__Text shown__:
***

The collages are especially insidious. In several, the cheerful imagery and nostalgic patina of old magazine illustrations belie hidden threats: looking at the group of adults “playfully” tussling on a suburban lawn, you almost miss the upraised hunting knife.

The dioramas are the most self-consciously spooky, with their surreal dream imagery, doll-part chimeras, and undertones ranging from sexual to sadistic — they’re also morbidly funny and inventive in their use of three-dimensional space to create contradictory readings.

The least fanciful pieces (but also the oddest and most disquieting) are the wall works: impacted grids of wax-encrusted wooden boxes papered with only a few, incessantly repeated images. They recall film frames, the disjointed “strobe” effect of acute panic and traumatic memory, the reduplication and “perseveration” of imagery experienced in certain psychoses and manias, and Andy Warhol’s silk-screened motifs of car crashes and electric chairs. (Assuming you like that sort of thing, and who doesn’t?)

***

__Material__:
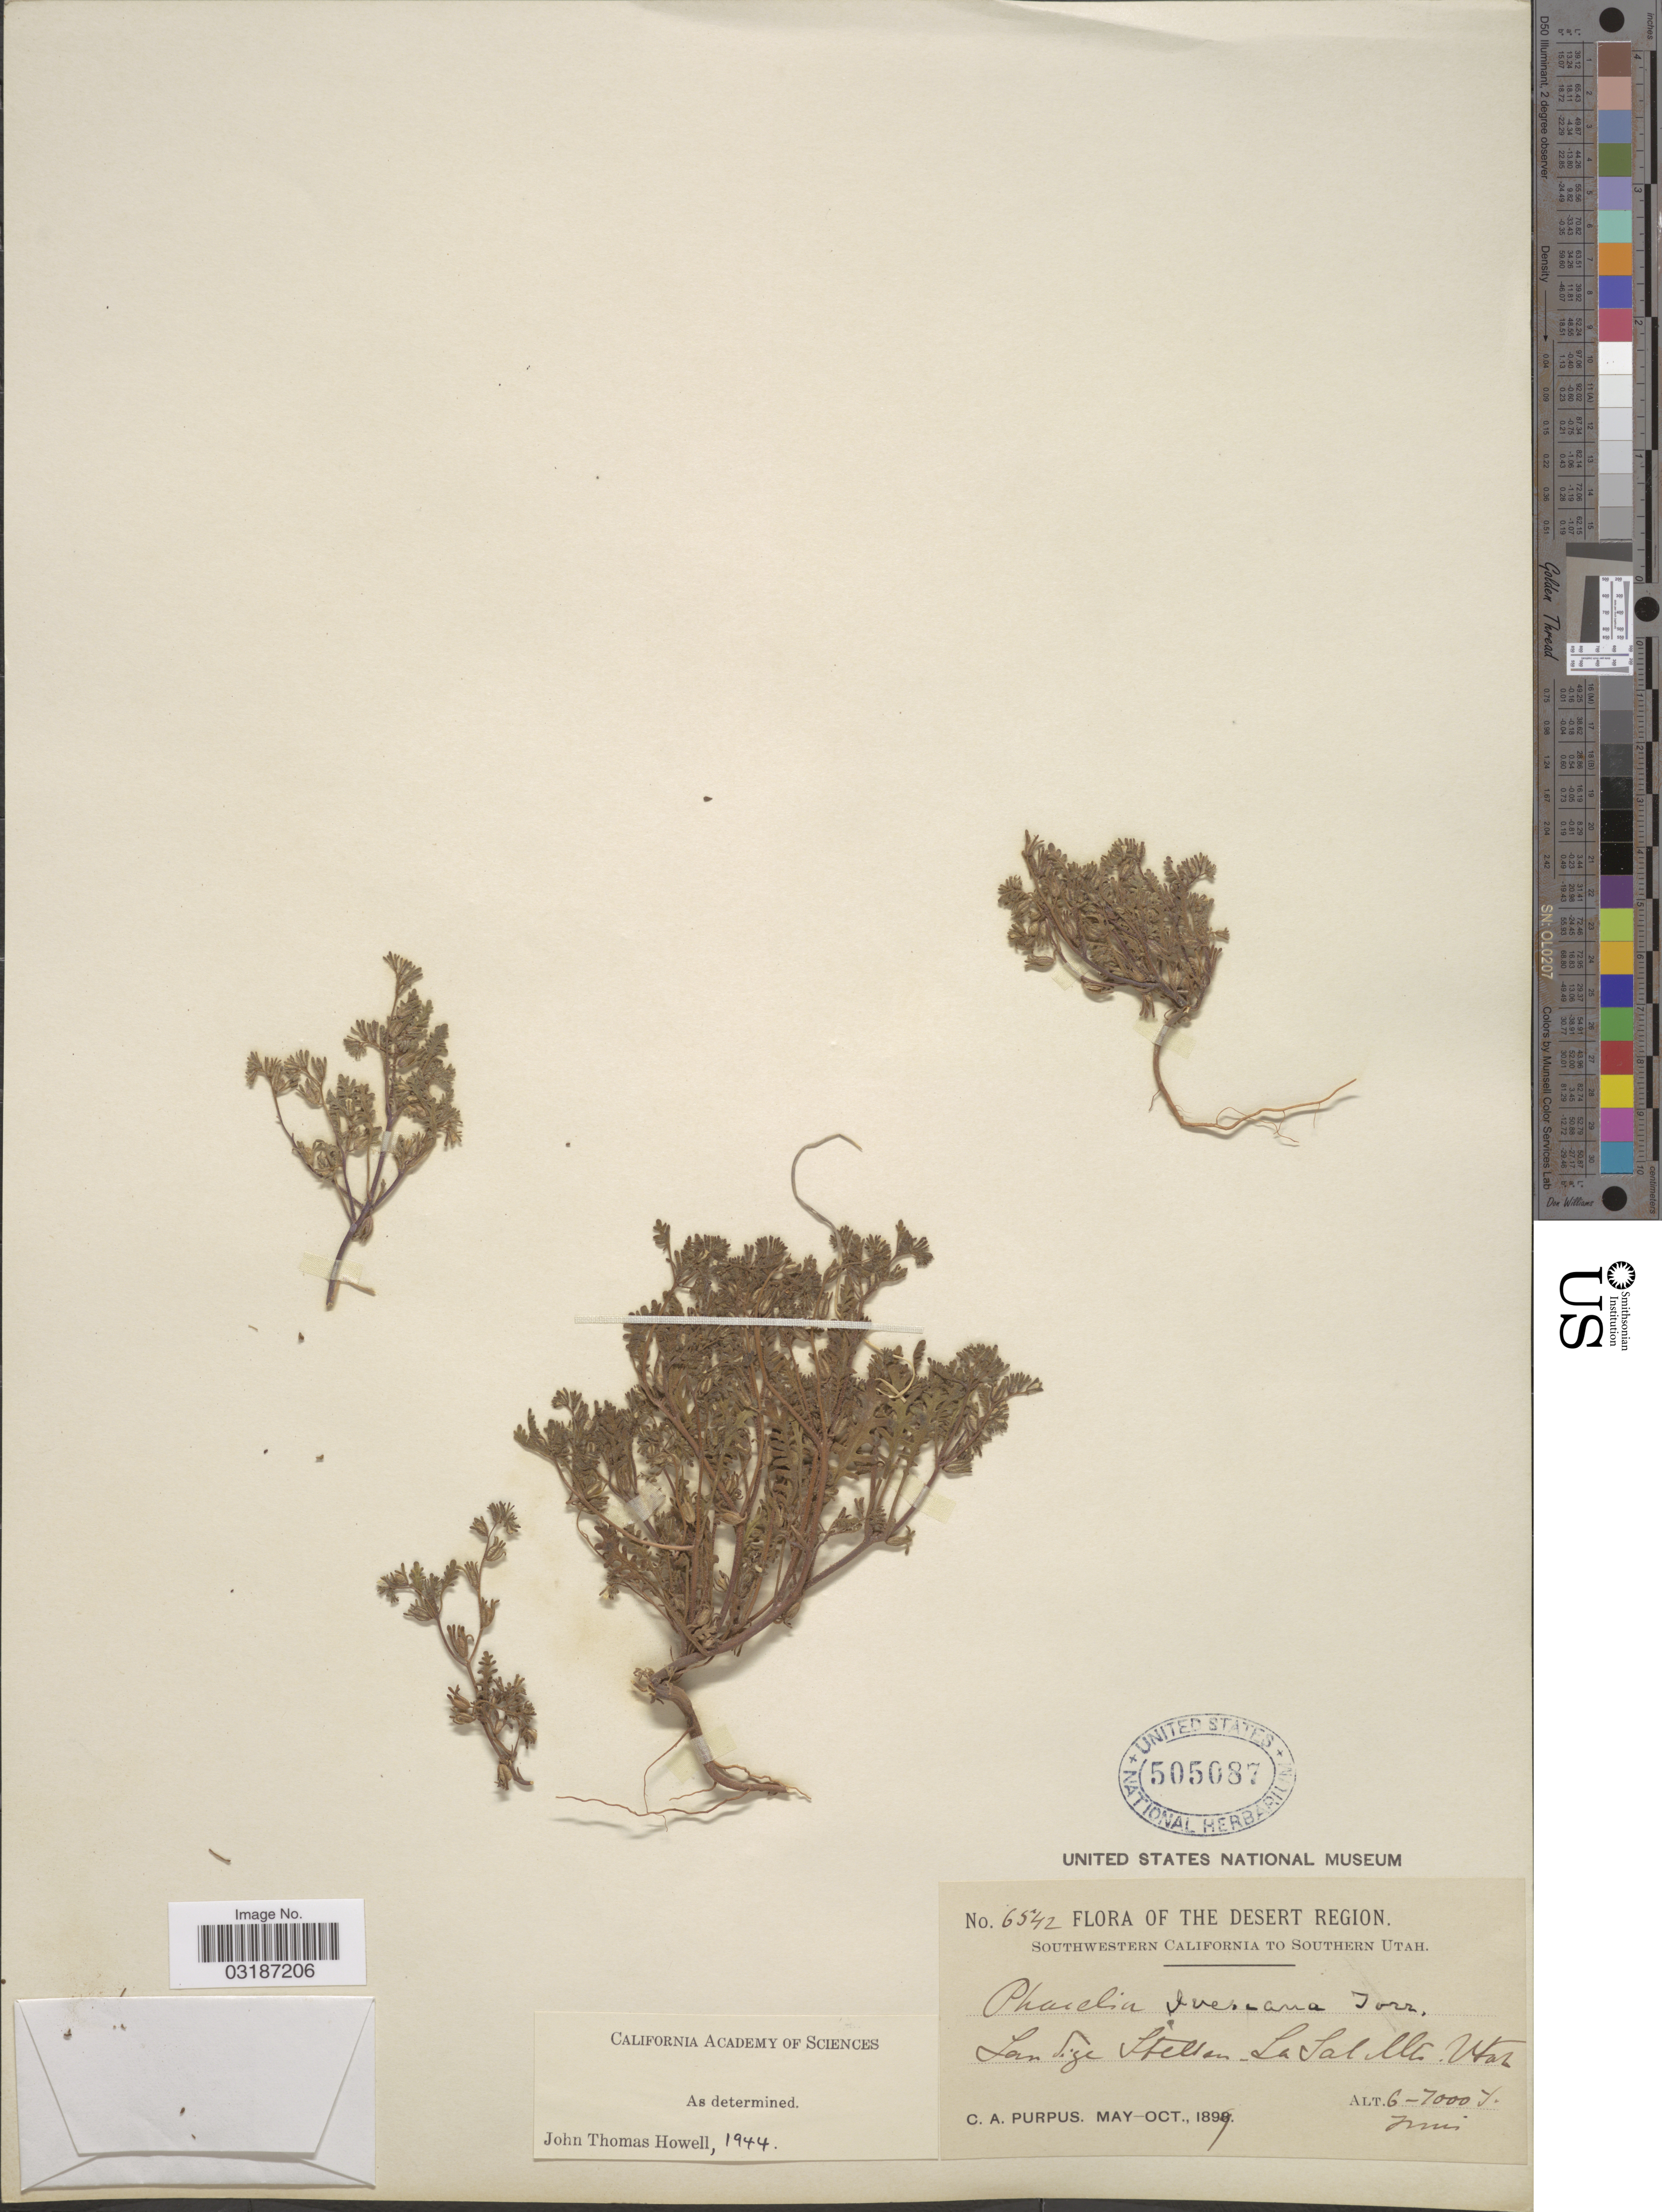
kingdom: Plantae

***

__Required tasks__:
a. Change "dioramas" to "assemblages" in the review, giving its text from "The dioramas are" up to and including "and who doesn’t?)".
b. Name every category of artwork that the review discusses.
The listing is separate material, unrelated to the review.

__Exercise responses__:
a.
The assemblages are the most self-consciously spooky, with their surreal dream imagery, doll-part chimeras, and undertones ranging from sexual to sadistic — they’re also morbidly funny and inventive in their use of three-dimensional space to create contradictory readings.

The least fanciful pieces (but also the oddest and most disquieting) are the wall works: impacted grids of wax-encrusted wooden boxes papered with only a few, incessantly repeated images. They recall film frames, the disjointed “strobe” effect of acute panic and traumatic memory, the reduplication and “perseveration” of imagery experienced in certain psychoses and manias, and Andy Warhol’s silk-screened motifs of car crashes and electric chairs. (Assuming you like that sort of thing, and who doesn’t?)

b. Collages, dioramas, wall works